The increase in CCT on the first postoperative day and corneal endothelial loss rate at 3 months are indicators of short-term and long-term corneal damage from cataract surgery. The damage mainly comes from the mechanical damage caused by the turbulence of the aqueous humor, the impact of the nuclear fragment on the corneal endothelium and the incision burns caused by phaco needle vibration. Tissue burns can be avoided by decreasing heat production and sufficient infusion in the irrigation sleeve, which can cool down the needle. The Kelman needle is paired with a standard infusion sleeve that matches for a 3.2 mm corneal incision, while the balanced needle is paired with an ultra-perfusion sleeve, which is suitable for a 2.2 mm corneal incision. Asmaller incision and irrigation sleeve will theoretically limit the infusion flow. Previous studies have included balanced needles with an active fluidics infusion system to maintain sufficient infusion and IOP [10, 11]. To our knowledge, a comparative study of balanced needles with gravity perfusion systems with Kelman needles under the same system has not been reported. The results of this study showed no significant difference in either US time and estimated fluid volume or the corneal endothelium loss rate at 3 months postoperatively between the two groups, implying the noninferiority of the balanced needle compared with the Kelman needle in terms of intraocular tissue damage, which also indicates that the ultra-perfusion sleeve can provide sufficient perfusion flow within a 2.2 mm incision.

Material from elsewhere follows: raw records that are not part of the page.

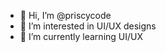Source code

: - 👋 Hi, I’m @priscycode
- 👀 I’m interested in UI/UX designs
- 🌱 I’m currently learning UI/UX


<!---
priscycode/priscycode is a ✨ special ✨ repository because its `README.md` (this file) appears on your GitHub profile.
You can click the Preview link to take a look at your changes.
--->
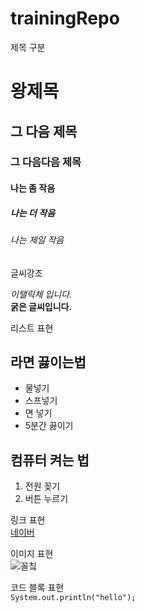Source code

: # trainingRepo

제목 구분

# 왕제목
## 그 다음 제목
### 그 다음다음 제목
#### 나는 좀 작음
##### 나는 더 작음
###### 나는 제일 작음

글씨강조

*이탤릭체 입니다.*
<br>
**굵은 글씨입니다.**

리스트 표현
## 라면 끓이는법
- 물넣기
- 스프넣기
- 면 넣기
- 5분간 끓이기

## 컴퓨터 켜는 법
1. 전원 꽂기
2. 버튼 누르기

링크 표현
<br>
[네이버](<https://www.naver.com>)

이미지 표현
<br>
![꼴칰](<https://i.namu.wiki/i/28S4R3aOBxEWMdQB-hhvbpMnmEYQGw7wSpS8aZQ_bdwH61Y-IqX8Zkot9nBVjjty7U5spvDhD9tRC5vqOOUMEA.svg>)

코드 블록 표현
<br>
`System.out.println("hello");`
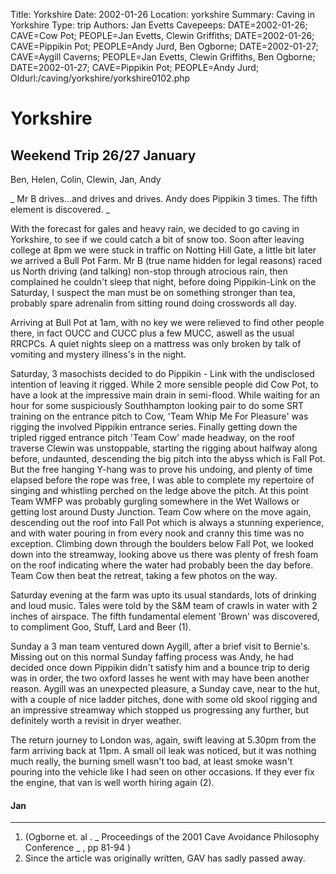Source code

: Title: Yorkshire 
Date: 2002-01-26
Location: yorkshire
Summary: Caving in Yorkshire
Type: trip
Authors: Jan Evetts
Cavepeeps: DATE=2002-01-26; CAVE=Cow Pot; PEOPLE=Jan Evetts, Clewin Griffiths;
     DATE=2002-01-26; CAVE=Pippikin Pot; PEOPLE=Andy Jurd, Ben Ogborne;
     DATE=2002-01-27; CAVE=Aygill Caverns; PEOPLE=Jan Evetts, Clewin Griffiths, Ben Ogborne;
     DATE=2002-01-27; CAVE=Pippikin Pot; PEOPLE=Andy Jurd;
Oldurl:/caving/yorkshire/yorkshire0102.php


#  Yorkshire 

##  Weekend Trip 26/27 January 

Ben, Helen, Colin, Clewin, Jan, Andy 

_ Mr B drives...and drives and drives. Andy does Pippikin 3 times. The fifth element is discovered. _

With the forecast for gales and heavy rain, we decided to go caving in Yorkshire, to see if we could catch a bit of snow too. Soon after leaving college at 8pm we were stuck in traffic on Notting Hill Gate, a little bit later we arrived a Bull Pot Farm. Mr B (true name hidden for legal reasons) raced us North driving (and talking) non-stop through atrocious rain, then complained he couldn't sleep that night, before doing Pippikin-Link on the Saturday, I suspect the man must be on something stronger than tea, probably spare adrenalin from sitting round doing crosswords all day. 

Arriving at Bull Pot at 1am, with no key we were relieved to find other people there, in fact OUCC and CUCC plus a few MUCC, aswell as the usual RRCPCs. A quiet nights sleep on a mattress was only broken by talk of vomiting and mystery illness's in the night. 

Saturday, 3 masochists decided to do Pippikin - Link with the undisclosed intention of leaving it rigged. While 2 more sensible people did Cow Pot, to have a look at the impressive main drain in semi-flood. While waiting for an hour for some suspiciously Southhampton looking pair to do some SRT training on the entrance pitch to Cow, 'Team Whip Me For Pleasure' was rigging the involved Pippikin entrance series. Finally getting down the tripled rigged entrance pitch 'Team Cow' made headway, on the roof traverse Clewin was unstoppable, starting the rigging about halfway along before, undaunted, descending the big pitch into the abyss which is Fall Pot. But the free hanging Y-hang was to prove his undoing, and plenty of time elapsed before the rope was free, I was able to complete my repertoire of singing and whistling perched on the ledge above the pitch. At this point Team WMFP was probably gurgling somewhere in the Wet Wallows or getting lost around Dusty Junction. Team Cow where on the move again, descending out the roof into Fall Pot which is always a stunning experience, and with water pouring in from every nook and cranny this time was no exception. Climbing down through the boulders below Fall Pot, we looked down into the streamway, looking above us there was plenty of fresh foam on the roof indicating where the water had probably been the day before. Team Cow then beat the retreat, taking a few photos on the way. 

Saturday evening at the farm was upto its usual standards, lots of drinking and loud music. Tales were told by the S&amp;M team of crawls in water with 2 inches of airspace. The fifth fundamental element 'Brown' was discovered, to compliment Goo, Stuff, Lard and Beer (1). 

Sunday a 3 man team ventured down Aygill, after a brief visit to Bernie's. Missing out on this normal Sunday faffing process was Andy, he had decided once down Pippikin didn't satisfy him and a bounce trip to derig was in order, the two oxford lasses he went with may have been another reason. Aygill was an unexpected pleasure, a Sunday cave, near to the hut, with a couple of nice ladder pitches, done with some old skool rigging and an impressive streamway which stopped us progressing any further, but definitely worth a revisit in dryer weather. 

The return journey to London was, again, swift leaving at 5.30pm from the farm arriving back at 11pm. A small oil leak was noticed, but it was nothing much really, the burning smell wasn't too bad, at least smoke wasn't pouring into the vehicle like I had seen on other occasions. If they ever fix the engine, that van is well worth hiring again (2).

####  Jan 

* * *

  1. (Ogborne et. al . _ Proceedings of the 2001 Cave Avoidance Philosophy Conference _ , pp 81-94 ) 
  2. Since the article was originally written, GAV has sadly passed away. 


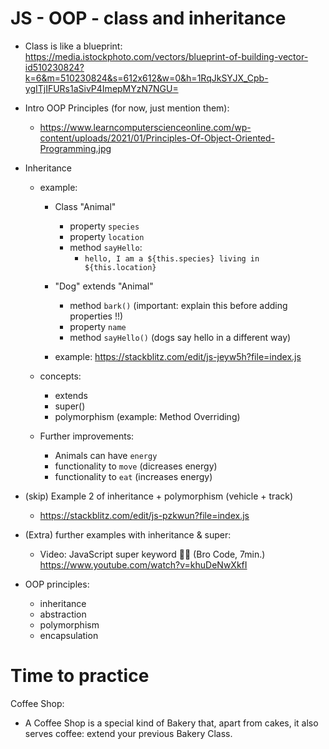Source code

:
# JS - OOP - class and inheritance

<!-- 
  status: draft 
  to-do: improve example
  to-do: create slides (oop principles)
-->



- Class is like a blueprint:
  https://media.istockphoto.com/vectors/blueprint-of-building-vector-id510230824?k=6&m=510230824&s=612x612&w=0&h=1RqJkSYJX_Cpb-ygITjIFURs1aSivP4ImepMYzN7NGU=


- Intro OOP Principles (for now, just mention them): 
  - https://www.learncomputerscienceonline.com/wp-content/uploads/2021/01/Principles-Of-Object-Oriented-Programming.jpg


- Inheritance
  - example:
    - Class "Animal"
      - property `species`
      - property `location`
      - method `sayHello`:
        - `hello, I am a ${this.species} living in ${this.location} `

    - "Dog" extends "Animal"
      - method `bark()` (important: explain this before adding properties !!)
      - property `name`
      - method `sayHello()` (dogs say hello in a different way)

    - example: https://stackblitz.com/edit/js-jeyw5h?file=index.js



  - concepts:
    - extends
    - super()
    - polymorphism (example: Method Overriding)


  - Further improvements:
    - Animals can have `energy`
    - functionality to `move` (dicreases energy)
    - functionality to `eat` (increases energy)

    <!-- 
    
    @todo: 
    - improve this example (or prepare a stackblitz with an extra example)
    - prepare quick exercise with inheritance
    
    -->


- (skip) Example 2 of inheritance + polymorphism (vehicle + track)
  - https://stackblitz.com/edit/js-pzkwun?file=index.js


- (Extra) further examples with inheritance & super:
  - Video: JavaScript super keyword 🦸‍♂️ (Bro Code, 7min.)
    https://www.youtube.com/watch?v=khuDeNwXkfI

    <!-- 
    
    Person
    - Student
    - Teacher

    Includes:
    - super();
    - super.hello();
    
     -->


- OOP principles:
  - inheritance
  - abstraction
  - polymorphism 
  - encapsulation



# Time to practice

Coffee Shop:
- A Coffee Shop is a special kind of Bakery that, apart from cakes, it also serves coffee: extend your previous Bakery Class.


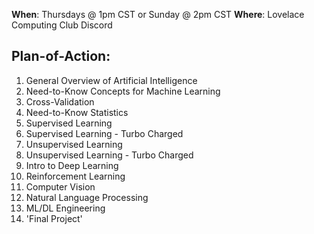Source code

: **When**: Thursdays @ 1pm CST or Sunday @ 2pm CST
**Where**: Lovelace Computing Club Discord

## Plan-of-Action:
1. General Overview of Artificial Intelligence 
2. Need-to-Know Concepts for Machine Learning 
3. Cross-Validation
4. Need-to-Know Statistics
5. Supervised Learning
5. Supervised Learning - Turbo Charged
6. Unsupervised Learning
7. Unsupervised Learning - Turbo Charged
8. Intro to Deep Learning
9. Reinforcement Learning
10. Computer Vision
11. Natural Language Processing
12. ML/DL Engineering
13. 'Final Project'
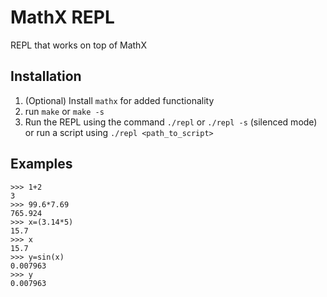 # MathX REPL

REPL that works on top of MathX

## Installation

1. (Optional) Install `mathx` for added functionality
2. run `make` or `make -s`
3. Run the REPL using the command `./repl` or `./repl -s` (silenced mode) or run a script using `./repl <path_to_script>`

## Examples
	>>> 1+2
	3
	>>> 99.6*7.69
	765.924
	>>> x=(3.14*5)
	15.7
	>>> x
	15.7
	>>> y=sin(x)
	0.007963
	>>> y
	0.007963
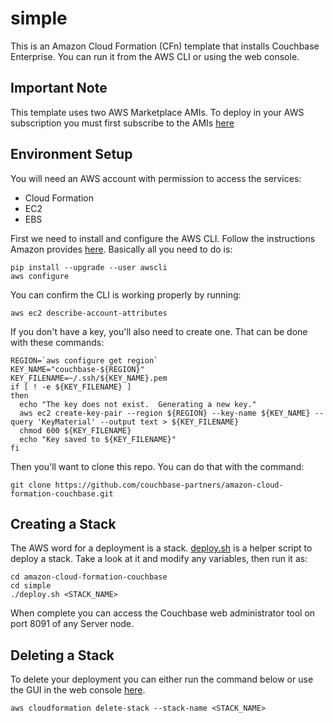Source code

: # simple

This is an Amazon Cloud Formation (CFn) template that installs Couchbase Enterprise.  You can run it from the AWS CLI or using the web console.

## Important Note

This template uses two AWS Marketplace AMIs.  To deploy in your AWS subscription you must first subscribe to the AMIs [here](https://aws.amazon.com/marketplace/seller-profile?id=1a064a14-5ac2-4980-9167-15746aabde72)

## Environment Setup

You will need an AWS account with permission to access the services:
* Cloud Formation
* EC2
* EBS

First we need to install and configure the AWS CLI.  Follow the instructions Amazon provides [here](http://docs.aws.amazon.com/cli/latest/userguide/installing.html).  Basically all you need to do is:

    pip install --upgrade --user awscli
    aws configure

You can confirm the CLI is working properly by running:

    aws ec2 describe-account-attributes

If you don't have a key, you'll also need to create one.  That can be done with these commands:

    REGION=`aws configure get region`
    KEY_NAME="couchbase-${REGION}"
    KEY_FILENAME=~/.ssh/${KEY_NAME}.pem
    if [ ! -e ${KEY_FILENAME} ]
    then
      echo "The key does not exist.  Generating a new key."
      aws ec2 create-key-pair --region ${REGION} --key-name ${KEY_NAME} --query 'KeyMaterial' --output text > ${KEY_FILENAME}
      chmod 600 ${KEY_FILENAME}
      echo "Key saved to ${KEY_FILENAME}"
    fi

Then you'll want to clone this repo.  You can do that with the command:

    git clone https://github.com/couchbase-partners/amazon-cloud-formation-couchbase.git

## Creating a Stack

The AWS word for a deployment is a stack.  [deploy.sh](deploy.sh) is a helper script to deploy a stack.  Take a look at it and modify any variables, then run it as:

    cd amazon-cloud-formation-couchbase
    cd simple
    ./deploy.sh <STACK_NAME>

When complete you can access the Couchbase web administrator tool on port 8091 of any Server node.

## Deleting a Stack

To delete your deployment you can either run the command below or use the GUI in the web console [here](https://console.aws.amazon.com/cloudformation/home).

    aws cloudformation delete-stack --stack-name <STACK_NAME>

According to the two-variable correlation analysis in the study, postoperative corneal edema and endothelial cell loss were positively correlated with the total energy used in surgery, as well as longitudinal and torsional energy use. Lower energy use may create less frictional heat at the incision site, which reduces incision burns and causes less mechanical tissue damage. In this study, lower CCT changes in the IB group on the first postoperative day were observed without statistical significance. Further analysis of the original data reveals that when the nucleus is hard and more energy is used, the standard deviation of CCT changes increases considerably, which will affect the statistical results. Increasing the sample size will help to achieve a more convincing result. ACD should also be considered when evaluating corneal damage.

Jensen et al. observed the in vitro efficiency of a balanced phaco tip on the Centurion® system and reported a linear relationship of increasing efficiency correlating with increasing power from a 30% to 60% power level. No further improvement in efficiency was observed above 60% power [12]. In the preexperiment of our study, we used the same power (50% to 85%) in the two groups and found more obvious corneal edema in the IB group on the first postoperative day. Then, we adjusted the power level of the IB group to 30%-60% according to previous studies. Since the amplitude of the balanced needle (192 μm) is 48% higher than that of the Kelman needle (130 μm), the same energy setting will generate different amplitudes at the distal ends of the needles in the two groups. A balanced tip is more likely to present higher efficiency and more corneal damage, as shown in previous literature [8, 13, 14]. To achieve the same amplitude as balanced needles, we set the energy from 50 to 85% for the Kelman group in our study. We expect comparable corneal damage in the two groups under such energy settings, which is in accordance with our results.

Postoperative CCT and ECD loss are affected not only by the efficacy of the phaco tips but also by the corneal incision size and the perfusion sleeves, which are different in each group. The results of the study showed total differences between the two group settings. The corneal incision size and the perfusion sleeve effects were not analysed. A larger sample size will help to reach more convincing conclusions.

Conclusions

In summary, a balanced phaco needle is an energy-efficient needle covered by an ultra-perfusion sleeve within a 2.2 mm corneal incision to complete cataract phacoemulsification with a lower energy setting without leading to additional short-term and long-term corneal damage. The advantages of the needle are more pronounced in hard nuclear cataracts, and needle blocking occurs less frequently.